_Texto para leitura_:
# # # #
Os distritais Fábio Felix (Psol) e Gabriel Magno (PT) subiram à tribuna do Plenário da CLDF nesta terça-feira (16) para repudiar as condições da clínica de reabilitação da Comunidade Terapêutica Liberte-se no Lago Oeste. Presidente da Comissão de Direitos Humanos da Casa, Felix relatou que participou hoje de força-tarefa para vistoriar a unidade com a deputada federal Erika Kokay, o Conselho Regional de Psicologia e o Mecanismo de Prevenção e Combate à Tortura.
“As cenas que vi hoje me deixaram muito triste. Eu já fui em presídio; sou assistente social do sistema socioeducativo; já visitei uma série de unidades hospitalares, inclusive no auge da Covid, mas o que testemunhei na clínica do Lago Oeste foi inédito em relação à falta de dignidade”, lamentou Felix, que ressaltou que a mensalidade para a internação é de R$ 1.700.
# # # #
_Dados coletados_:

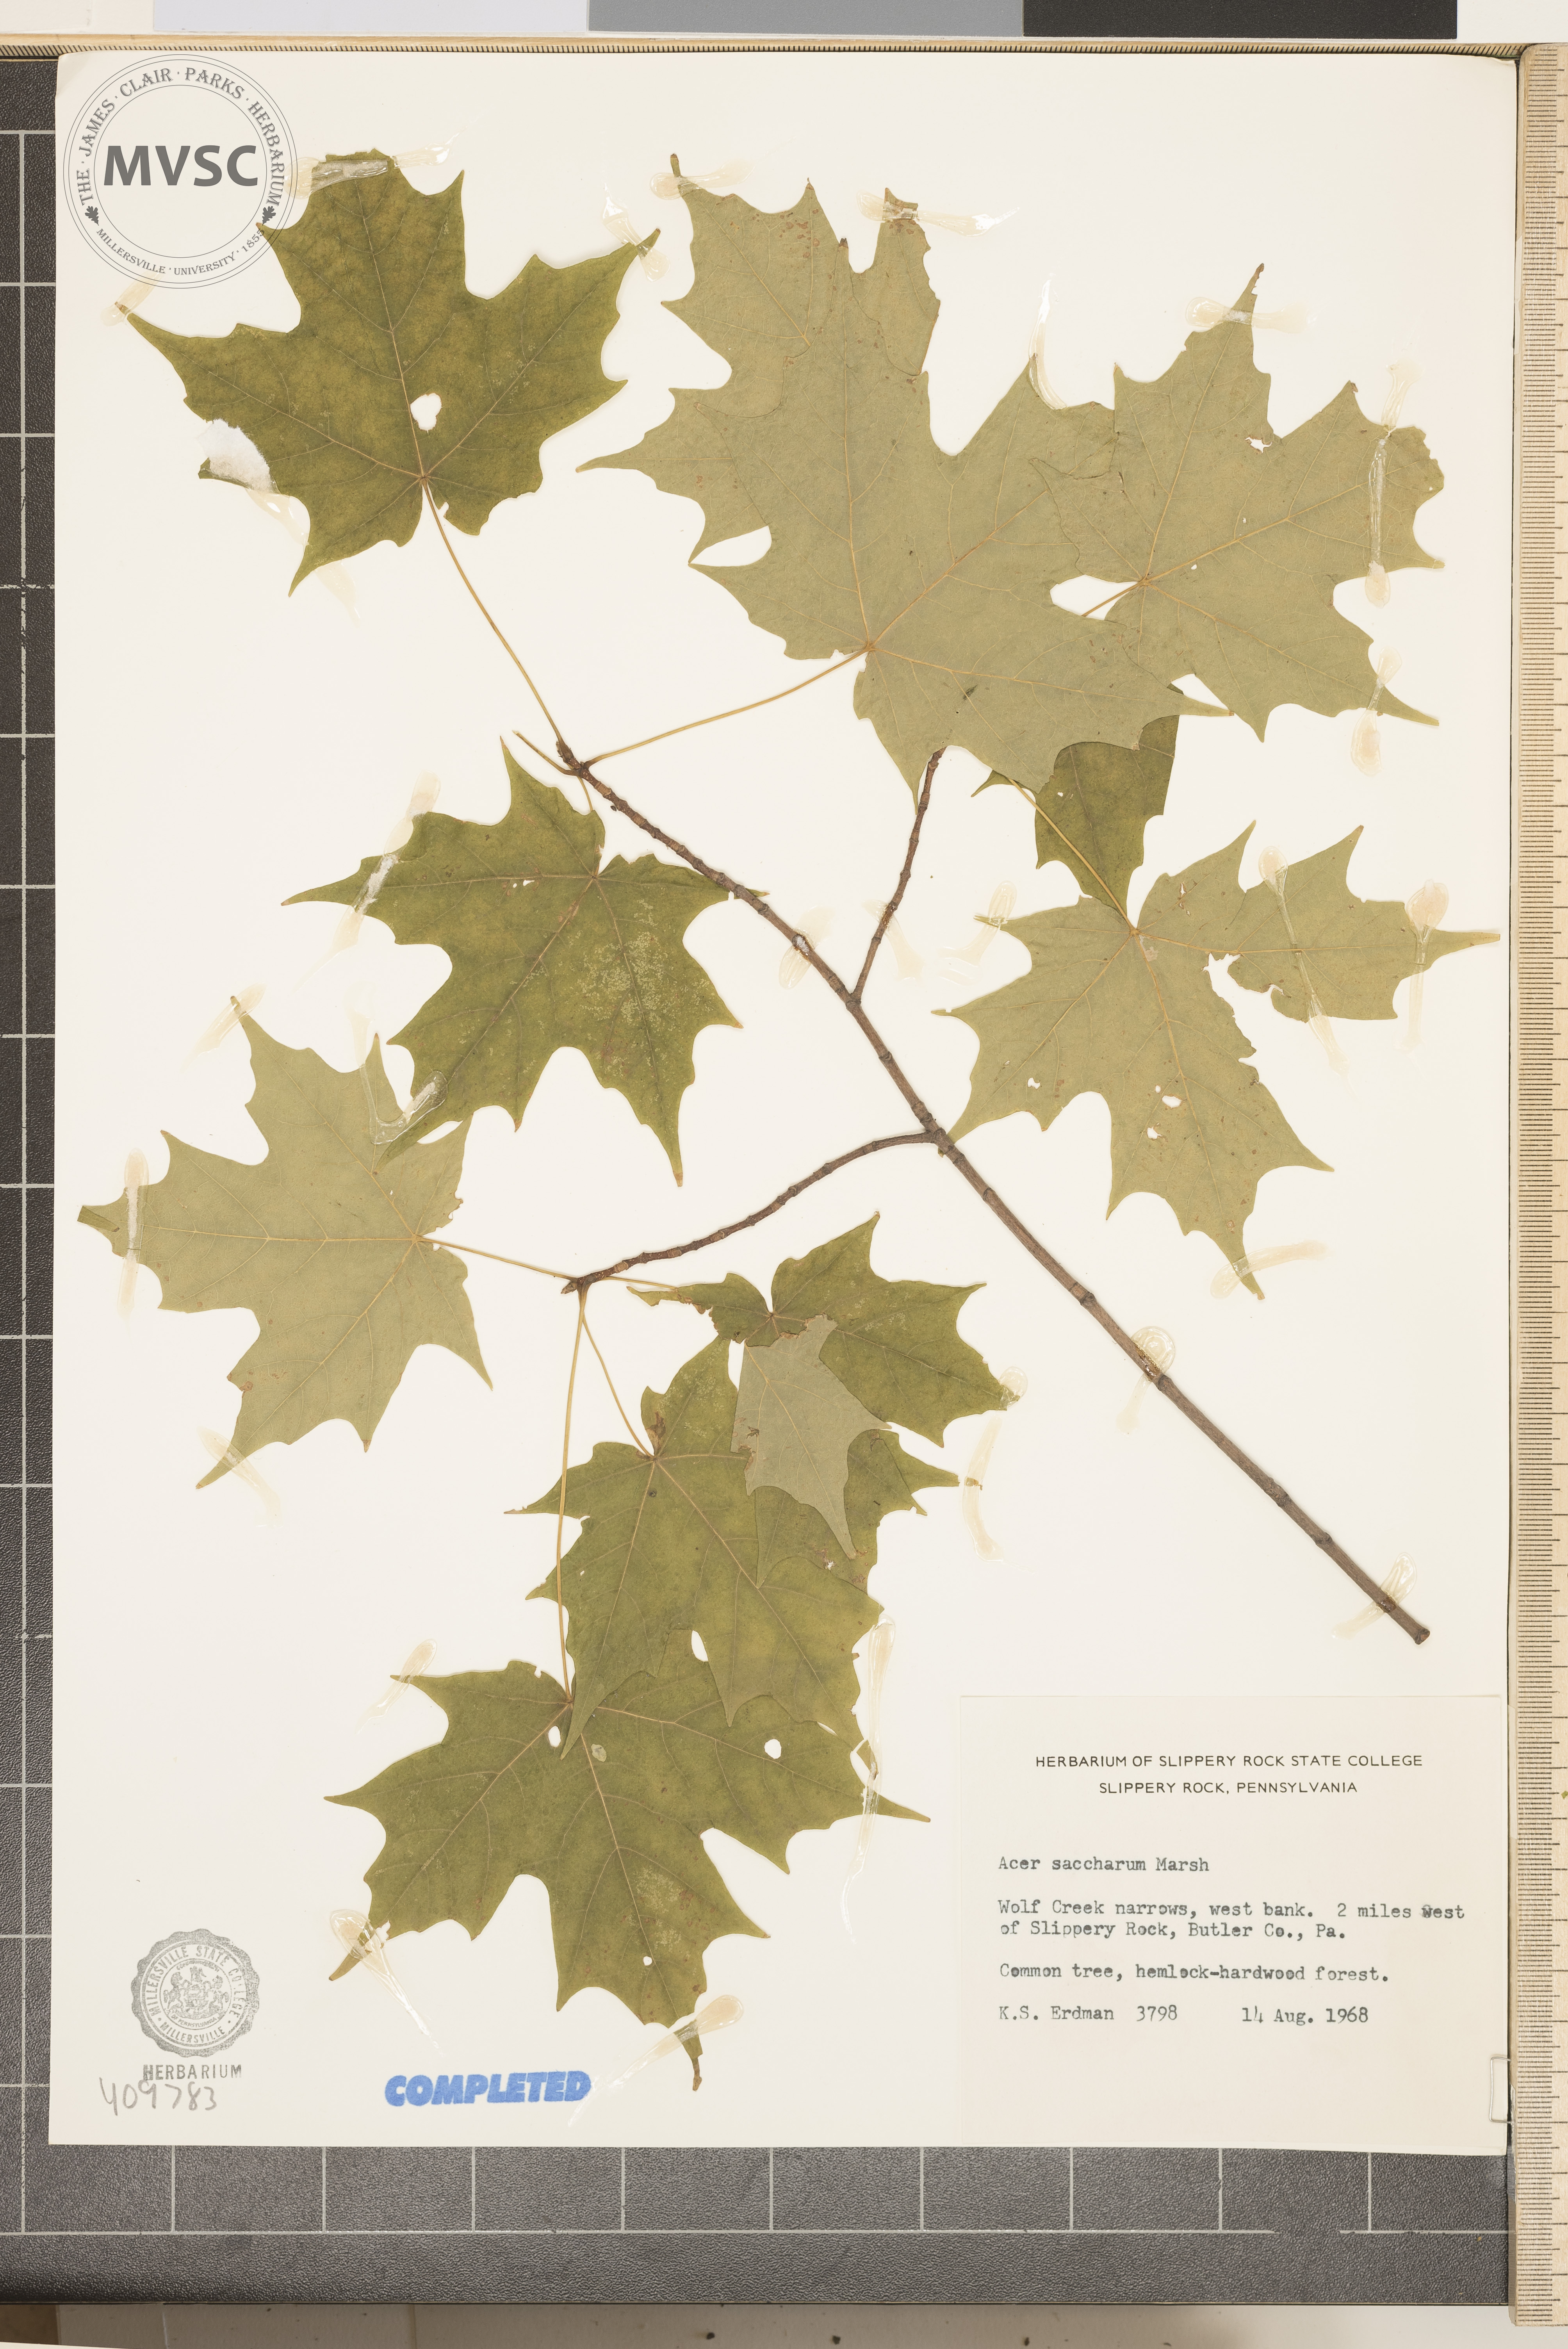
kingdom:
# # # #
_Tarefas_:
a) Transcreva o trecho do texto sobre a vistoria da clínica no Lago Oeste que começa em "Os distritais Fábio" e termina em "de R$ 1.700.".
b) Prossiga com o texto sobre a vistoria da clínica de reabilitação no Lago Oeste a partir do ponto em que ele se encerra.

_Resultados das tarefas_:
a)
Os distritais Fábio Felix (Psol) e Gabriel Magno (PT) subiram à tribuna do Plenário da CLDF nesta terça-feira (16) para repudiar as condições da clínica de reabilitação da Comunidade Terapêutica Liberte-se no Lago Oeste. Presidente da Comissão de Direitos Humanos da Casa, Felix relatou que participou hoje de força-tarefa para vistoriar a unidade com a deputada federal Erika Kokay, o Conselho Regional de Psicologia e o Mecanismo de Prevenção e Combate à Tortura.
“As cenas que vi hoje me deixaram muito triste. Eu já fui em presídio; sou assistente social do sistema socioeducativo; já visitei uma série de unidades hospitalares, inclusive no auge da Covid, mas o que testemunhei na clínica do Lago Oeste foi inédito em relação à falta de dignidade”, lamentou Felix, que ressaltou que a mensalidade para a internação é de R$ 1.700.

b)
A instituição privada voltada à recuperação de dependentes de álcool e outras drogas foi palco de uma tragédia neste ano: outra unidade do grupo, situada no Paranoá, sofreu um incêndio no último 31 de agosto que resultou em cinco vítimas fatais e 11 feridos.
Felix relatou que na unidade do Lago Oeste faltam profissionais, há superlotação, a alimentação é insuficiente e inadequada, internos não podem receber visitas e são trancados à noite para que não saiam da clínica. O distrital ainda apontou que após a visita da força-tarefa, mais de 50 pacientes foram à delegacia de Sobradinho para prestar queixas contra a instituição. Também informou que o Ministério Público está ciente e tomando providências.
Já Magno explicou que acompanha o caso por meio da Frente Parlamentar em Defesa da Atenção à Saúde Mental da CLDF. O parlamentar defendeu que é urgente que o estado regule e fiscalize as comunidades terapêuticas e enfatizou que são diversas as denúncias de cárcere privado e tortura.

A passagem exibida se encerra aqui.